Collected data
=== Begin Enclosure ===

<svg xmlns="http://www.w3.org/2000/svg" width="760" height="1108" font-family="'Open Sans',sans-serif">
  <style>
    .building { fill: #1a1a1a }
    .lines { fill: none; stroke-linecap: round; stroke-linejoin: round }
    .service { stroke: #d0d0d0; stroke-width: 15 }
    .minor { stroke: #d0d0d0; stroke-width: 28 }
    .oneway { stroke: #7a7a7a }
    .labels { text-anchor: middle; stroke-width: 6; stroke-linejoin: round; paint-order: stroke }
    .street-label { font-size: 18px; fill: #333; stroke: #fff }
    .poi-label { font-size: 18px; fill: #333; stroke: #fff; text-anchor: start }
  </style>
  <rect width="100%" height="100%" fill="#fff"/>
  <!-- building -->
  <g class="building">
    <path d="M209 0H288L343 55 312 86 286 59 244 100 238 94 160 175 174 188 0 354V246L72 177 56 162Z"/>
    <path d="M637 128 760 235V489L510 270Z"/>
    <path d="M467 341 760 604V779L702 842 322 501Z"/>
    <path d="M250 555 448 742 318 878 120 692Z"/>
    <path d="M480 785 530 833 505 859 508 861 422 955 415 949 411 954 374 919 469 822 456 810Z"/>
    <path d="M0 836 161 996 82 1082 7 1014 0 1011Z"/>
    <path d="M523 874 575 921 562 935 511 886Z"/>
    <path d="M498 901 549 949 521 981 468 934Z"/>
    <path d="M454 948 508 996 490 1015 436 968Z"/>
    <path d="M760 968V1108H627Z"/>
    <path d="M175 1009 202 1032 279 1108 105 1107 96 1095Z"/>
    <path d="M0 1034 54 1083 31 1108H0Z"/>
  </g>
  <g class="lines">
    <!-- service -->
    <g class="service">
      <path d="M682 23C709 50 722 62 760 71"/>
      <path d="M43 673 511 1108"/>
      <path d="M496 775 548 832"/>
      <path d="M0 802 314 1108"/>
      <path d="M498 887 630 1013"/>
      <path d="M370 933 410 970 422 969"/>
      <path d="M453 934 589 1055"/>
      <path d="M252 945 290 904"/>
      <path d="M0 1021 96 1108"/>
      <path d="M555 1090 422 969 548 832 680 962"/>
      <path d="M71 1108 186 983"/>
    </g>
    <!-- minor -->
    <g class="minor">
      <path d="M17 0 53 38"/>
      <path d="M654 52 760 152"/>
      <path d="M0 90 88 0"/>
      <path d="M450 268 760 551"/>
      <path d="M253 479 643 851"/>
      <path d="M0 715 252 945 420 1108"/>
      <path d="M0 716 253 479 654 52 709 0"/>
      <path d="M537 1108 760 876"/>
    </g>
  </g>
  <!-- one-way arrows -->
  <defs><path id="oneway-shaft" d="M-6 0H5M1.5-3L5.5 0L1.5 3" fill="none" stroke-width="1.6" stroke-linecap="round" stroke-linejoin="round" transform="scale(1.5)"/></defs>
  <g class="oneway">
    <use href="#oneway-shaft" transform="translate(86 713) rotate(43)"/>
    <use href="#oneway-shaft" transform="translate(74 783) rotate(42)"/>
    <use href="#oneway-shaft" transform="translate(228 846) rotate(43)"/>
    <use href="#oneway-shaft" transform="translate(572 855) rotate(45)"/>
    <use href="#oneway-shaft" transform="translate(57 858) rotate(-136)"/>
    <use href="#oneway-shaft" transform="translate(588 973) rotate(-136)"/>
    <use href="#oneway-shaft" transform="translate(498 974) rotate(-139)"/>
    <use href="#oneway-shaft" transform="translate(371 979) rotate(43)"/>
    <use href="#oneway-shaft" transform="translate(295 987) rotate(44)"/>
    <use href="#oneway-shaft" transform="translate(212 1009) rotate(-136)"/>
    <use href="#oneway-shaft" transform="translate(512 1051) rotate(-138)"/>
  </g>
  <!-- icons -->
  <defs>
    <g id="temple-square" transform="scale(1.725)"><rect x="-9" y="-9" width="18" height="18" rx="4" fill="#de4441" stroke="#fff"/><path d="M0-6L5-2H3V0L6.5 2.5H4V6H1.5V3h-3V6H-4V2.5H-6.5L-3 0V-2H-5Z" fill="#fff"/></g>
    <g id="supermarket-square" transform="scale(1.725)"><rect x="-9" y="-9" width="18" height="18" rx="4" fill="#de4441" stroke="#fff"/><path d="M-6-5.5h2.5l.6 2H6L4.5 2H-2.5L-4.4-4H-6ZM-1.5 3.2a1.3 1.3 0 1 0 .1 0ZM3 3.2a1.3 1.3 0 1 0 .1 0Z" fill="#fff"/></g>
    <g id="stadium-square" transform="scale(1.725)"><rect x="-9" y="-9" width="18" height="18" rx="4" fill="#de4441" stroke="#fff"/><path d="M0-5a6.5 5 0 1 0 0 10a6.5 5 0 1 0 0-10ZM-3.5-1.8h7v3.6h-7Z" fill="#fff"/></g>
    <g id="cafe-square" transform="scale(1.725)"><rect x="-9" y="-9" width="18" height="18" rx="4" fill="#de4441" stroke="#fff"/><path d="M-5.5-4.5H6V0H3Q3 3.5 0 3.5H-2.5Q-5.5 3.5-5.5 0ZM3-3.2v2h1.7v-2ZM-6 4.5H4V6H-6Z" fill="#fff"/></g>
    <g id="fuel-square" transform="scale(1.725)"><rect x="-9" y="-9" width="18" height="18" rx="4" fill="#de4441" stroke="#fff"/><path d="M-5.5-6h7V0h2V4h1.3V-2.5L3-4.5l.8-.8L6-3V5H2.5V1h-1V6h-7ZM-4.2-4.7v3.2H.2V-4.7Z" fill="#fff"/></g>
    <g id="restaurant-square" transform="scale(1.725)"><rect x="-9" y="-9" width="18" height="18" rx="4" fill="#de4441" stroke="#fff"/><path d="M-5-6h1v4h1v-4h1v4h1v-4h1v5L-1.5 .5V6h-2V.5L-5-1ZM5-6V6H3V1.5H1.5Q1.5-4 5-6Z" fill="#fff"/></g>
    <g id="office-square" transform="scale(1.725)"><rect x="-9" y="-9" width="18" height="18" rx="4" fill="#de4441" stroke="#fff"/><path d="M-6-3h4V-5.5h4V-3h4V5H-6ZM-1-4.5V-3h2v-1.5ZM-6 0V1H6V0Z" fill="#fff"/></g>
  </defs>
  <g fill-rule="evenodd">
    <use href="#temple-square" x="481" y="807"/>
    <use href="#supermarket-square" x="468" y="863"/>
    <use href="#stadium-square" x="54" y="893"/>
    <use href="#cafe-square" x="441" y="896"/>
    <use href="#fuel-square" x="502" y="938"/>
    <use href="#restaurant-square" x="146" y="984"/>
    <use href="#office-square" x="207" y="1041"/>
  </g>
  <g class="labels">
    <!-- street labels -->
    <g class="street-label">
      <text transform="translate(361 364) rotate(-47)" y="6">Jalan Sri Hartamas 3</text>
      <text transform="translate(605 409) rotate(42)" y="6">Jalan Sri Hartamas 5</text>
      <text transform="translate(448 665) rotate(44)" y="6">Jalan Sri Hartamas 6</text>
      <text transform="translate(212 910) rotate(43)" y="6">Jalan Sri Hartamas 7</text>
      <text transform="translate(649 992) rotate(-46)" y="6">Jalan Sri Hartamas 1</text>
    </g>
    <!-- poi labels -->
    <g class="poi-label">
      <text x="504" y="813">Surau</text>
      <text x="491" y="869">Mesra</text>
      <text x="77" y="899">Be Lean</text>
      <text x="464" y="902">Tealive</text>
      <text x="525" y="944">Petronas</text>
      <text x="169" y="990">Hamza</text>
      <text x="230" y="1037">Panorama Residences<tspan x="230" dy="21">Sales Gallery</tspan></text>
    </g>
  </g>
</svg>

=== End Enclosure ===

§ Aim of the task
Go through the records and copy each line with "lines" in it.

§ Result of this task
    .lines { fill: none; stroke-linecap: round; stroke-linejoin: round }
  <g class="lines">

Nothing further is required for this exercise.